Jet lag and shift work

Tired woman pouring coffee

 

I made the mistake of going back to work the day after coming back from holiday with jet lag and without having slept for 24 hours due to having to stay awake on the night flight in order to keep the plane in the air. I am slightly paranoid about flying, but rather less so than my brother who has undergone a flight fear course which clearly hasn’t worked, given he has not flown much in the more than a decade since and preferred to take a 24-hour bus journey across Patagonia with two toddlers at one point rather than a short flight.

I woke up at 7am, 8am and 9am the day after we got back, but could not shift my body until 9.30, which was essentially 4.30am in holidayland. Only son woke up in the night and called out ‘mum’. I was in deepest slumber and woke with a start, imagining him drifting out to sea, given his voice sounded so far away and we had just been on a boat. The whole day I felt that the ground was moving underneath me as if we were still heading out to sea. My partner surfaced around 11am, but only son managed to sleep in till midday.
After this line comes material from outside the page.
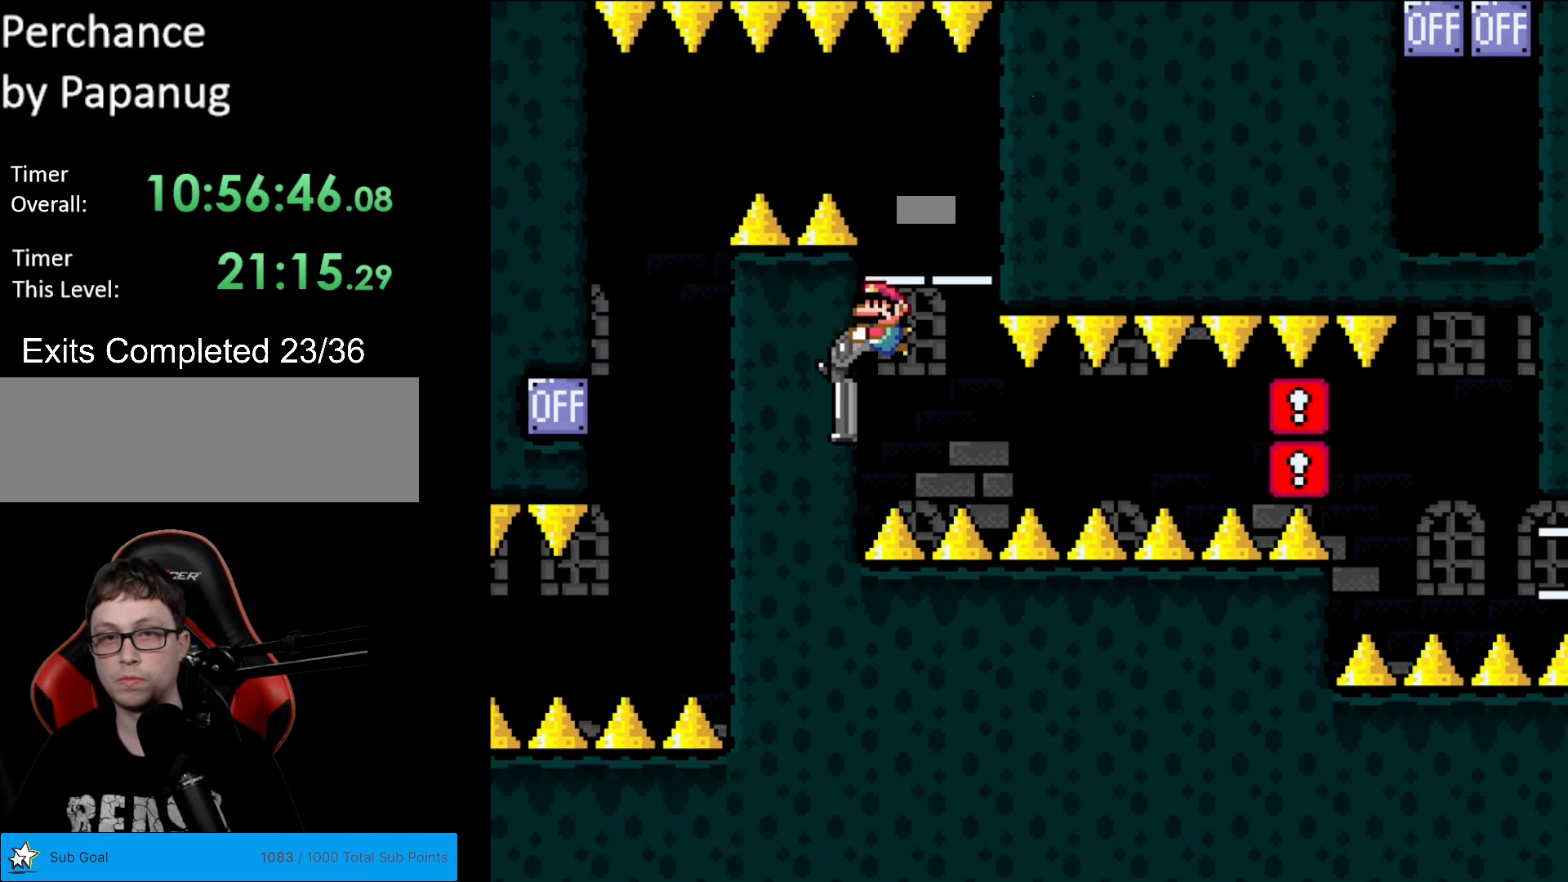
{"buttons": ["Y", "L1"], "events": [[298, "DPAD_DOWN", "up"], [438, "L1", "down"]]}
The teens were up for dinner.

My partner decided to take one day off to recover and went in yesterday, emailing shortly afterwards about how exhausted he was feeling, having not been able to get to sleep until early morning and waking up for a couple of hours at 4am.
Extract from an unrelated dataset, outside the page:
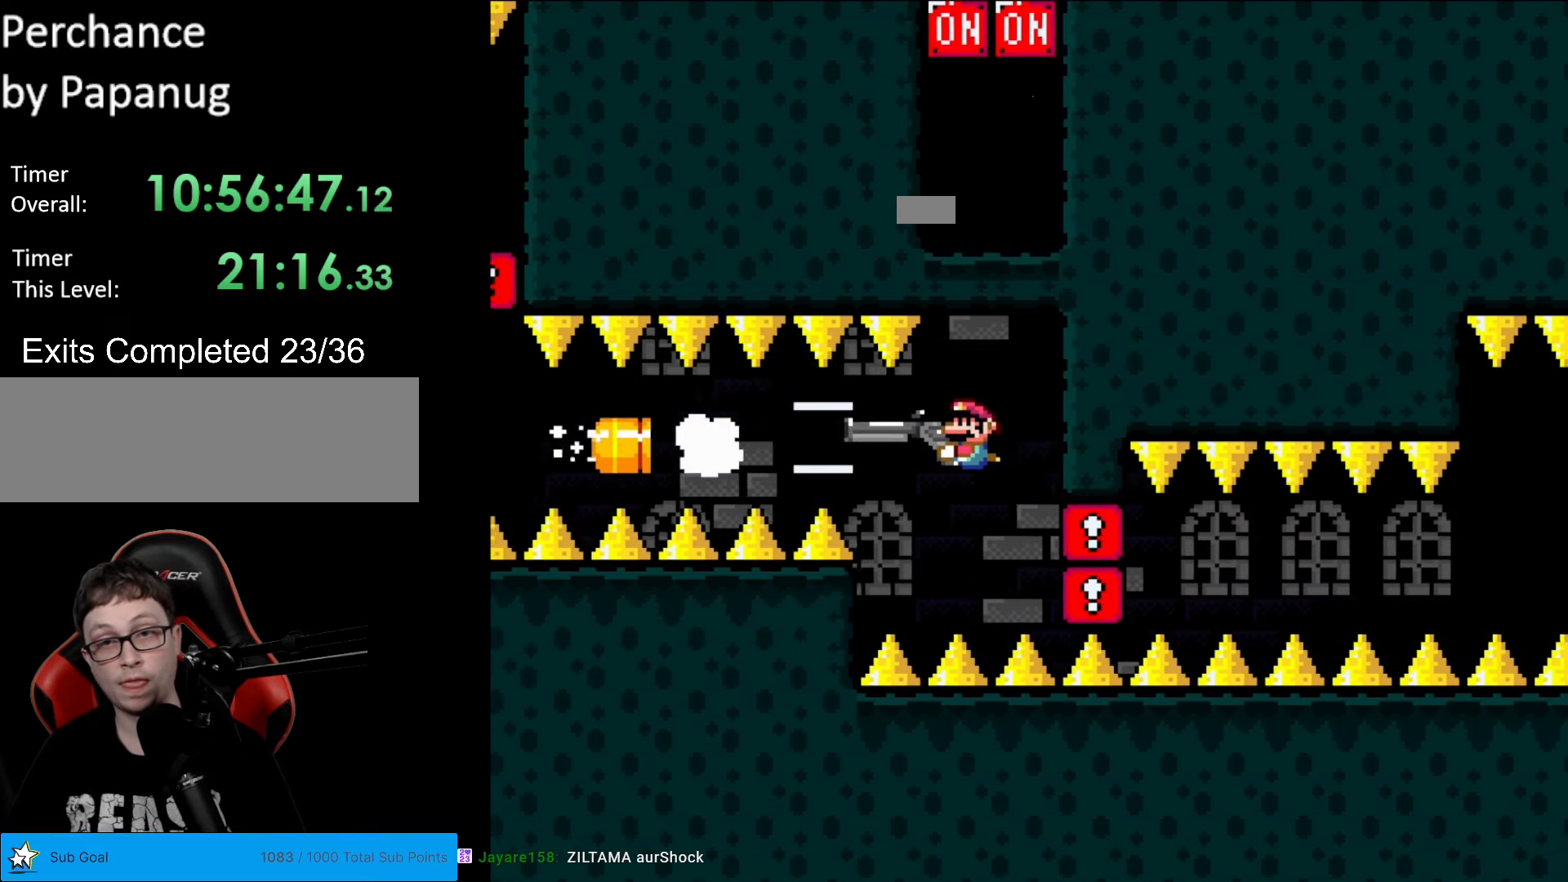
{"buttons": ["Y", "DPAD_RIGHT"], "events": [[262, "DPAD_RIGHT", "down"]]}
He used to do alternating day and night shifts back in the day, but had underestimated the impact of jet lag. As a freelance with a ‘portfolio career’ I’ve done several 4-5am stretches and got up the next morning for the school run and work and not felt as bad as I’ve felt this week. On holiday I got rung at around 4am one day about a news story linked to the increase in mums working night shifts in supermarkets to save on childcare costs and to earn extra cash. I was in a supermarket the other day and the cashier wrote a note telling me how tired he was because he was doing two shifts – one at the supermarket at the weekend and a full-time job at a hospital during the week.  Jet lag may be difficult, but unless you have to travel for a living, it’s mercifully temporary.

*Mum on the run is Mandy Garner, editor of Workingmums.co.uk.